**ACTIONS TO TAKE**
- A) In the account of the attempted return to work, condense the paragraph beginning "I made a decision at that point" into a bulleted list that keeps its main facts.
- B) Write the next part of the account of the attempted return to work, picking up after its final sentence.

**TEXT UNDER STUDY**
───

Nine long months later, not much had changed except maybe my patience. There was no help to be found from the Respirologists at Hamilton Health Science’s Firestone Clinic and my family doctor had run out of ideas. We had done the muscular-skeletal testing, heart testing, drugs were ineffective and it began to look like this would be my life routine, tired and in constant pain. At the urging of my family doctor I had even agreed to attend a weight loss clinic and the weight was beginning to come off. Still the pain and difficulty breathing continued.
I made a decision at that point that if this was to be my life then I might as well try to get back to work, pain and all. So in December 2010, I contacted one of the Rehab Placement Officers, Gwen Butler at ArcelorMittal Dofasco and we set up an appointment. I went to see Gwen and even though breathing was difficult at best and the pain had started to escalate. Gwen told me if I couldn’t do it yet, not to worry. I said that if this is how my life is going to be, I was willing to give it a try. So we set up a return to work date of January 17, 2011.
On January 17th, I arrived a little early for my meeting with my Coach and Team Leader, who if they agreed I could return and that I could be accommodated, would have brought me back over to the Learning and Development offices. As I got out of the car I noticed a slight acrid smell in the air. I quickly covered my mouth and nose with my scarf and hurried into the Medical Department’s waiting room. As I sat there finding it more and more difficult to breathe, I noticed one of the women from the Claims Department crossing the hall. I heard her talk to someone in the room just off of the waiting room, from the response; it must have been the Case Manager, Marianne Frkovic, for WSIB Claims. The woman who has seen me stated “Cheryl’s sitting in the waiting room and it doesn’t look like she’s doing very well.” The response came “It doesn’t matter, it isn’t Comp!”
Yet I had won my case and this was definitely work-related. As the pain and difficulty in breathing increased to an almost unbearable state, Gwen came out to get me. She took one look at me and said if this is too difficult then we can put it off. I said I would like to and I would go home and call my family doctor. She called Learning & Development and told them that the meeting would not take place today as I was having difficulty breathing. I slowly made my way out to the car with the acrid smell still in the air.
As I got into the car, I noticed the new Recognized Signing Authority for ArcelorMittal Dofasco, Gary Bent. I had met Gary when I had first joined the SOP group years before. He came over to see how I was doing. I told him that I wasn’t doing well and told him a bit of what was happening. Gary grew very concerned and repeatedly asked me if I would like him to drive me home. I said that it was all right and I would just take my time. Gary was quite adamant that I not drive but he finally relented and very reluctantly let me leave. I have to admit, getting home was quite the relief. In truth, I hadn’t been at all sure if I could make it home and as I passed close to my mother’s the thought came that perhaps I should stop in yet I knew she would not be able to handle the sight of me in such pain. So there was no choice but to continue home. The doctor could do nothing for the pain so I remained cocooned at home with the pain and difficulty in breathing now my constant companions.

───

(Stored data entries)
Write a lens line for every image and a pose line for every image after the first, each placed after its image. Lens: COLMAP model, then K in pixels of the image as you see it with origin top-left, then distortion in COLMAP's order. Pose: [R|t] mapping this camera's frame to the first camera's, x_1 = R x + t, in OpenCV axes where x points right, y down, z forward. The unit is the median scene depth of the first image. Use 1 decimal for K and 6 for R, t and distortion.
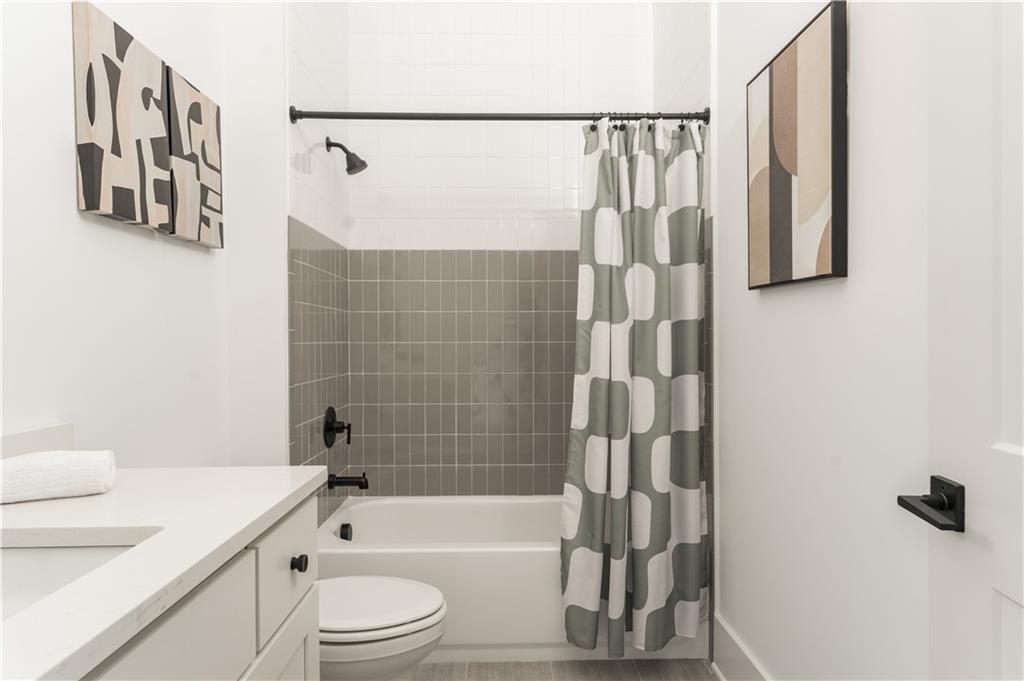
lens RADIAL K [[597.3, 0, 513.3], [0, 597.3, 344.8], [0, 0, 1]] dist [0.001849, -0.003510]
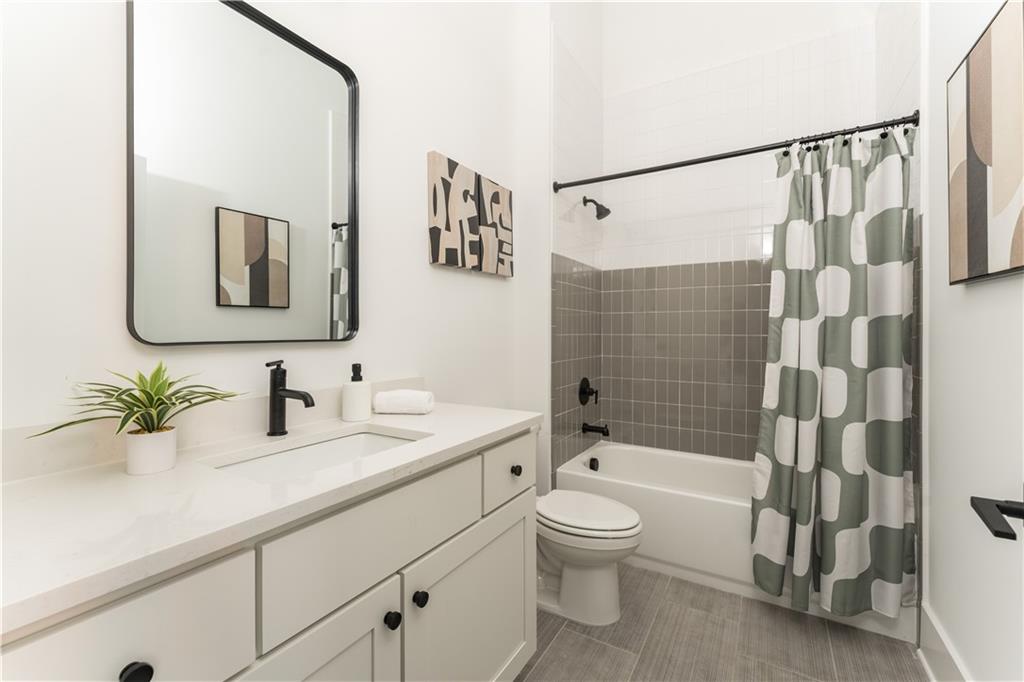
lens RADIAL K [[429.8, 0, 512.0], [0, 429.8, 333.3], [0, 0, 1]] dist [-0.000731, 0.000101]
pose [[0.845201, 0.006328, -0.534412, 0.135091], [-0.009024, 0.999956, -0.002430, -0.002510], [0.534373, 0.006877, 0.845221, -0.000219]]
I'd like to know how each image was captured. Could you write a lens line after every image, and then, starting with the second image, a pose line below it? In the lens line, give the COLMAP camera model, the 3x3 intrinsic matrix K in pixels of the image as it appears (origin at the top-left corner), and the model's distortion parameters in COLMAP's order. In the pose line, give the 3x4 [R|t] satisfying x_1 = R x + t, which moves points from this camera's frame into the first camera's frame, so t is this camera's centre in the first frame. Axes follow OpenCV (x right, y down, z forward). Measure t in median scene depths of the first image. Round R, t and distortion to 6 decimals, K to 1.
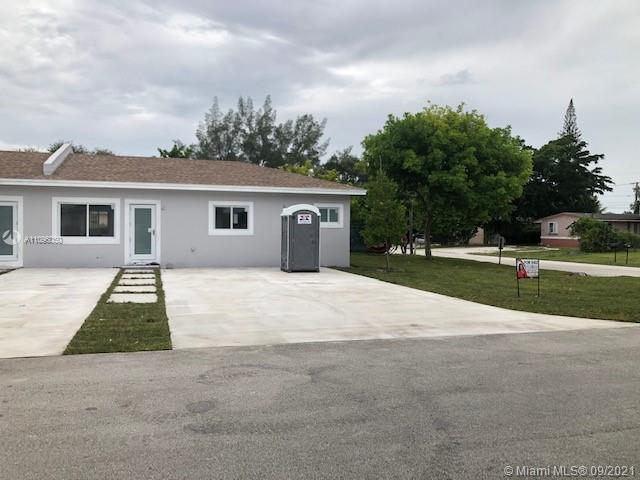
lens RADIAL K [[528.5, 0, 317.2], [0, 528.5, 241.6], [0, 0, 1]] dist [0.059897, -0.085981]
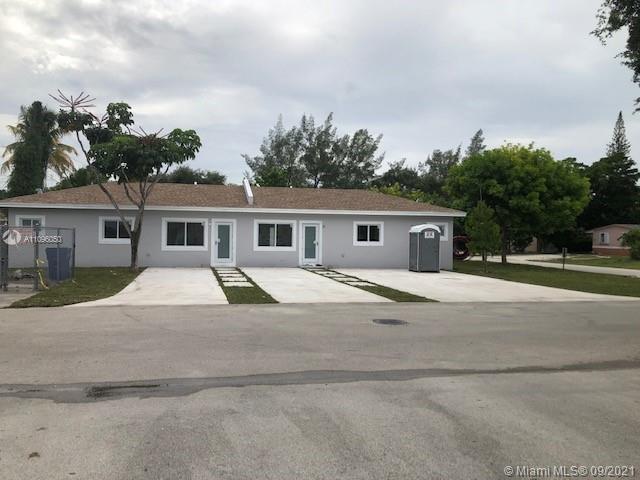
lens RADIAL K [[528.5, 0, 317.2], [0, 528.5, 241.6], [0, 0, 1]] dist [0.059897, -0.085981]
pose [[0.997454, 0.005196, -0.071123, -0.184746], [-0.006019, 0.999917, -0.011362, -0.005601], [0.071058, 0.011761, 0.997403, -0.373634]]
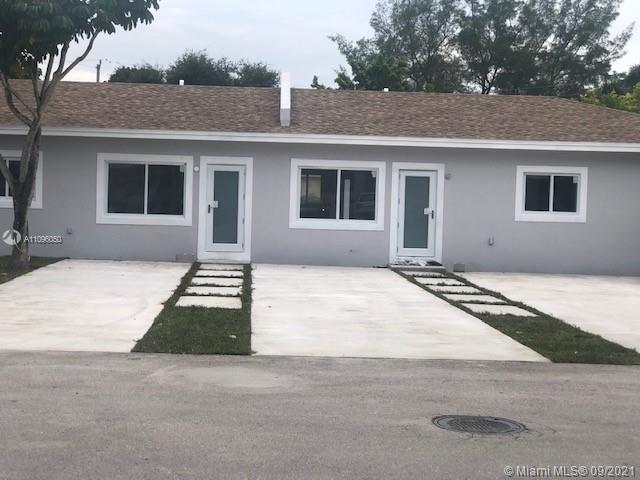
lens RADIAL K [[1064.4, 0, 320.0], [0, 1064.4, 240.0], [0, 0, 1]] dist [-0.006410, 0.024559]
pose [[0.971919, 0.027976, -0.233647, -0.124188], [-0.024585, 0.999546, 0.017413, -0.004969], [0.234028, -0.011179, 0.972166, -0.247371]]
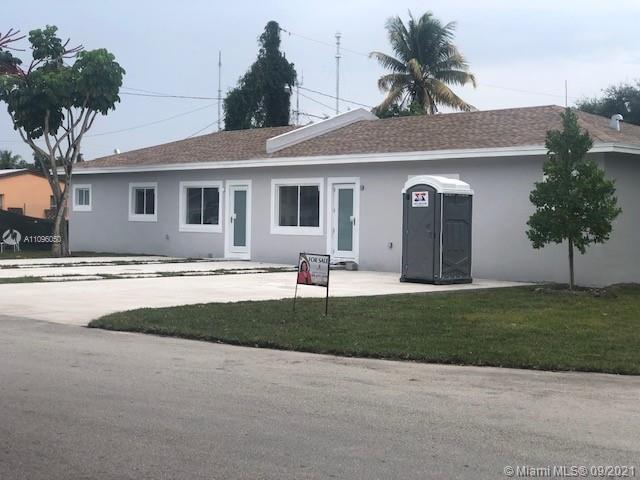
lens RADIAL K [[1076.1, 0, 318.6], [0, 1076.1, 210.5], [0, 0, 1]] dist [0.004693, 0.823217]
pose [[0.468119, -0.009620, -0.883613, 0.881472], [-0.030086, 0.999188, -0.026817, 0.008263], [0.883153, 0.039138, 0.467450, 0.229759]]
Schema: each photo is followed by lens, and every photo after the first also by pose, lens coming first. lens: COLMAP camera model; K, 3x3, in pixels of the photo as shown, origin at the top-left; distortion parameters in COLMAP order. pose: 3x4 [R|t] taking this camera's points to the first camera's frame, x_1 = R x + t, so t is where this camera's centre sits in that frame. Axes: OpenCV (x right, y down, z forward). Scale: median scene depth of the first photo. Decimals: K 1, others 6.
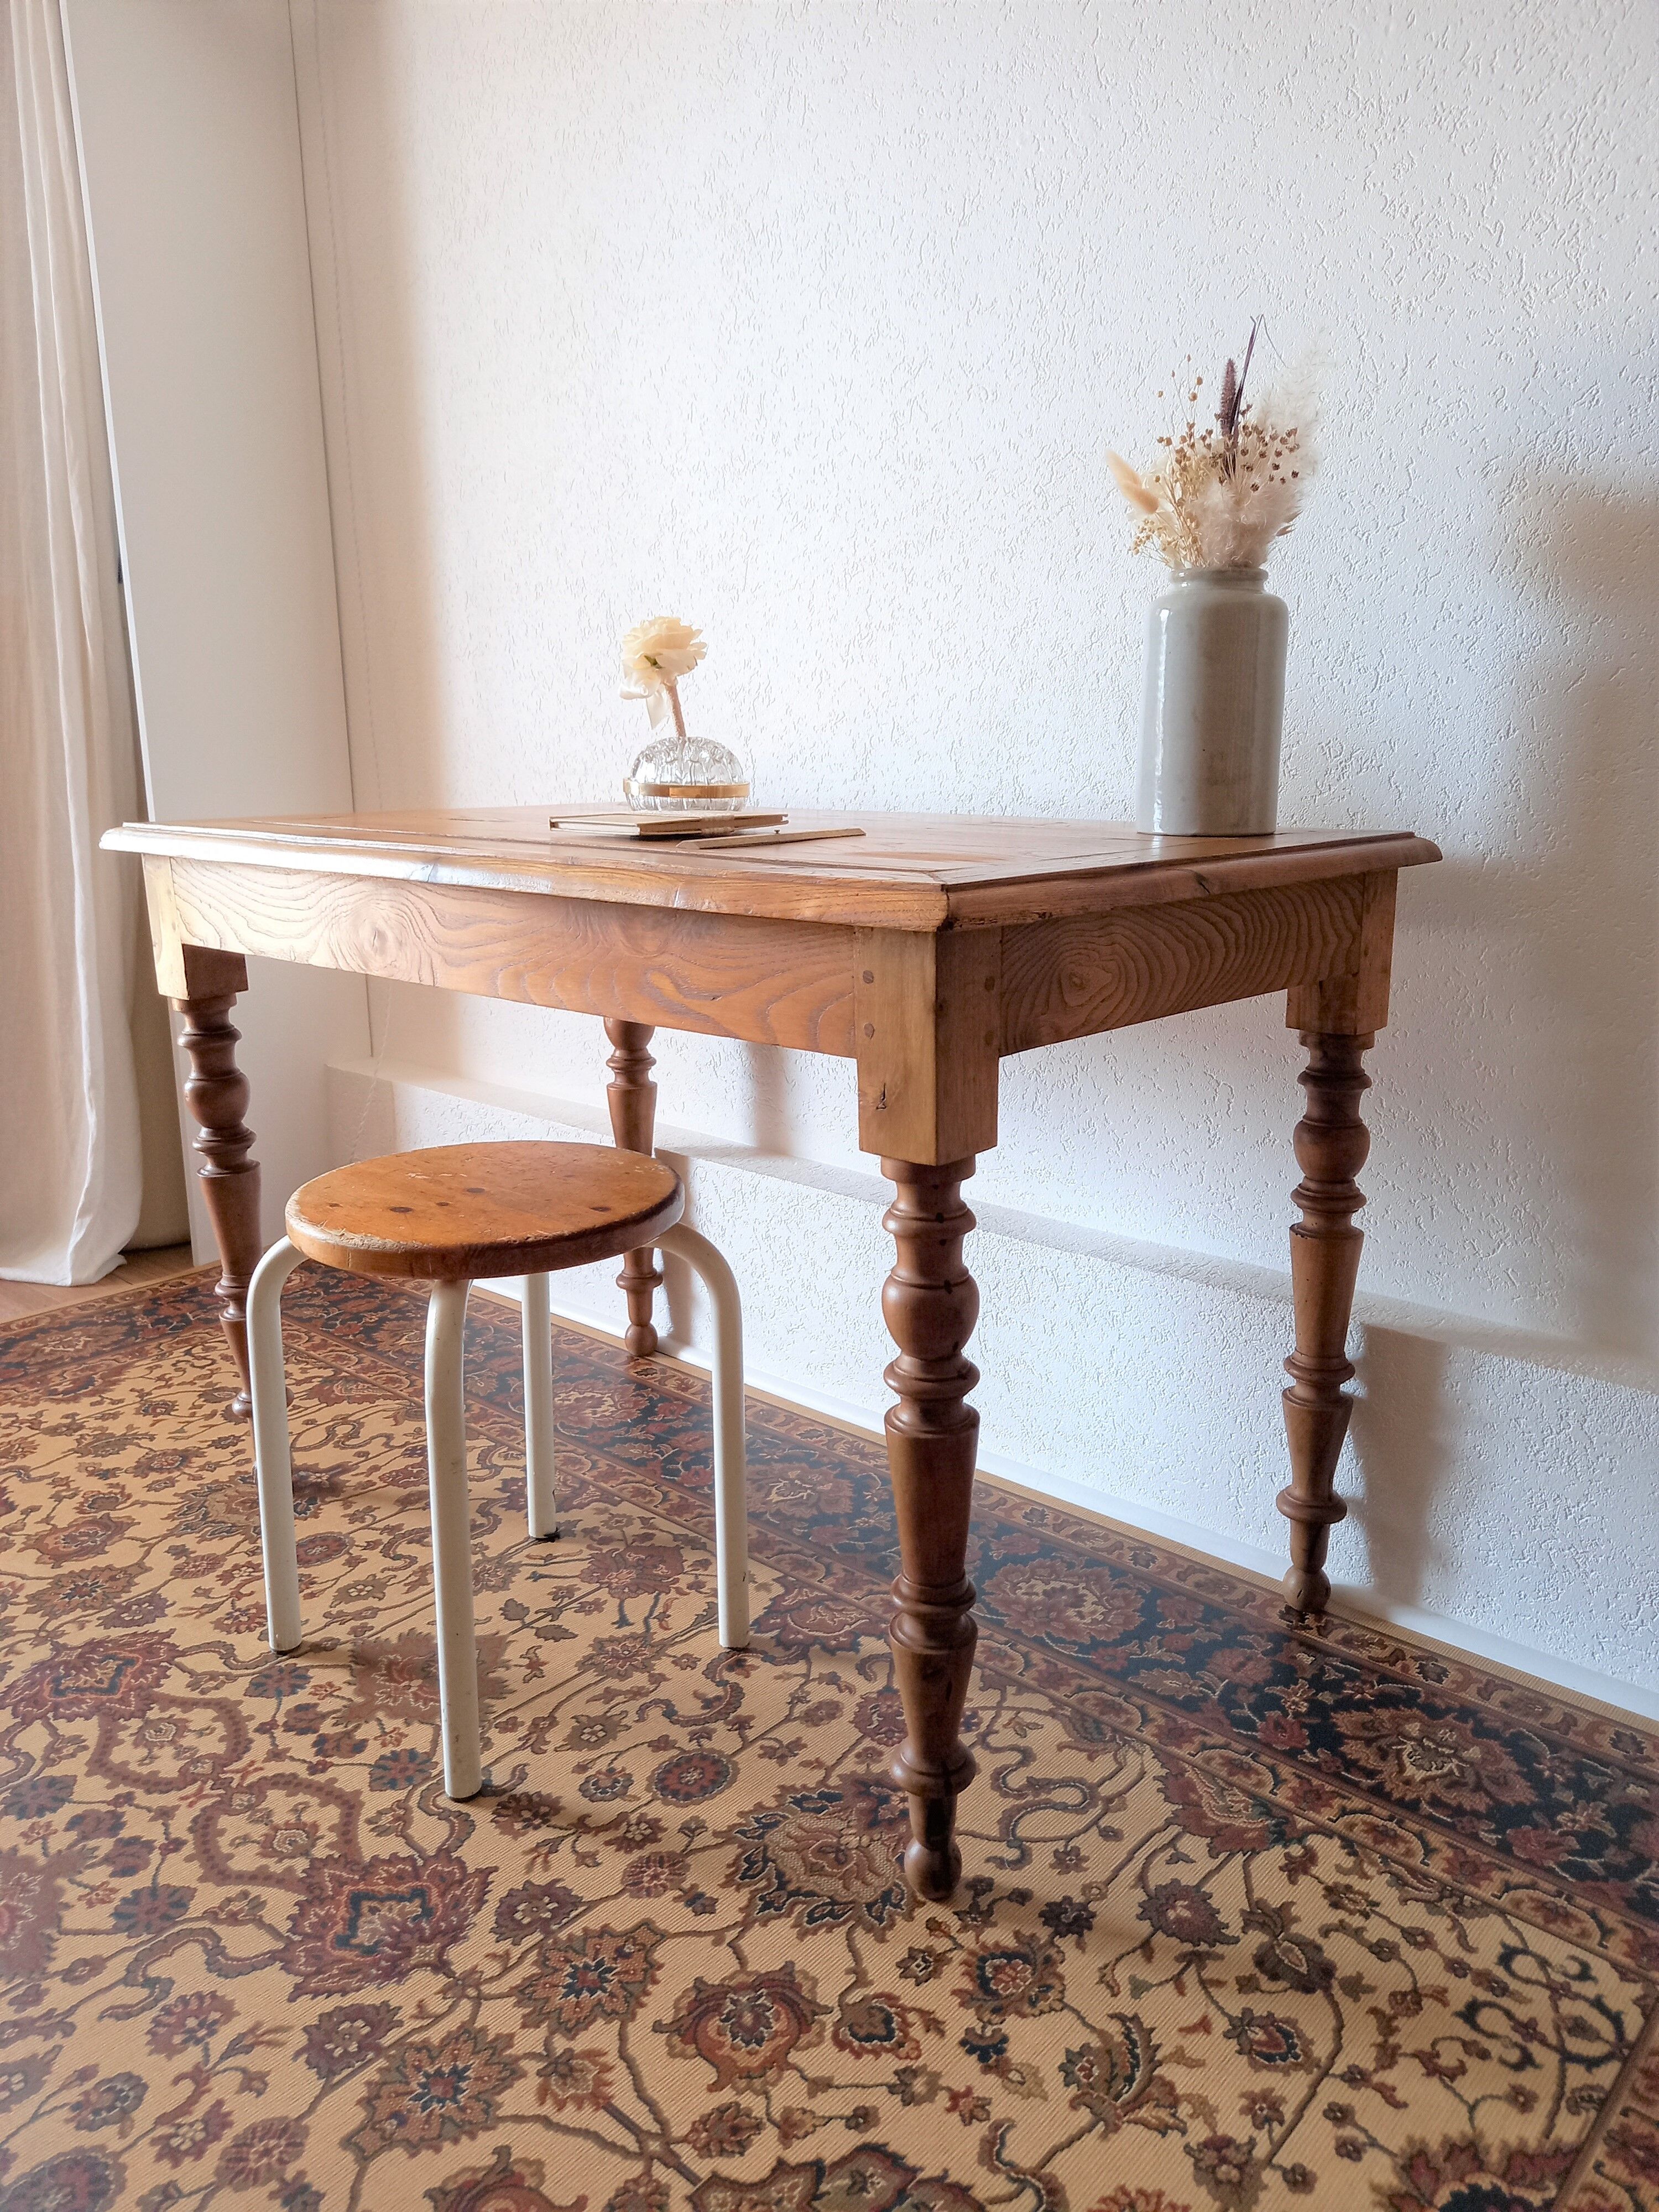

───

**ANSWERS**
- A)
- I decided that if this was to be my life, I might as well try to get back to work despite the pain.
- In December 2010, I contacted Gwen Butler, a Rehab Placement Officer at ArcelorMittal Dofasco, and set up an appointment.
- At the meeting, breathing was difficult and the pain had started to escalate. Gwen said not to worry if I couldn't do it yet.
- I said I was willing to give it a try, and we set a return-to-work date of January 17, 2011.

- B)
ArcelorMittal Dofasco short-term sick pay was going to expire in April of 2011, so the company sent out forms for Long-term Disability. These I were completed and as per the other claim forms that had been submitted, my doctor stated that there was little change to my condition and that return to work would not happen. Of course SunLife Assurance, ArcelorMittal Dofasco’s insurance provider, got directions from the company and their final response was a simple “Don’t work there.”
My belief is that this was the just the start of retaliation, something that ArcelorMittal Dofasco is very proficient with. Yet their actions with SunLife Assurance were but a small part of what was to come. The depth of ArcelorMittal Dofasco’s involvement with WSIB was yet to be seen. When I was awarded the decision I was also awarded my lost wages, which was the difference of what I earned while working in the plant environment to what was offered for modified office work.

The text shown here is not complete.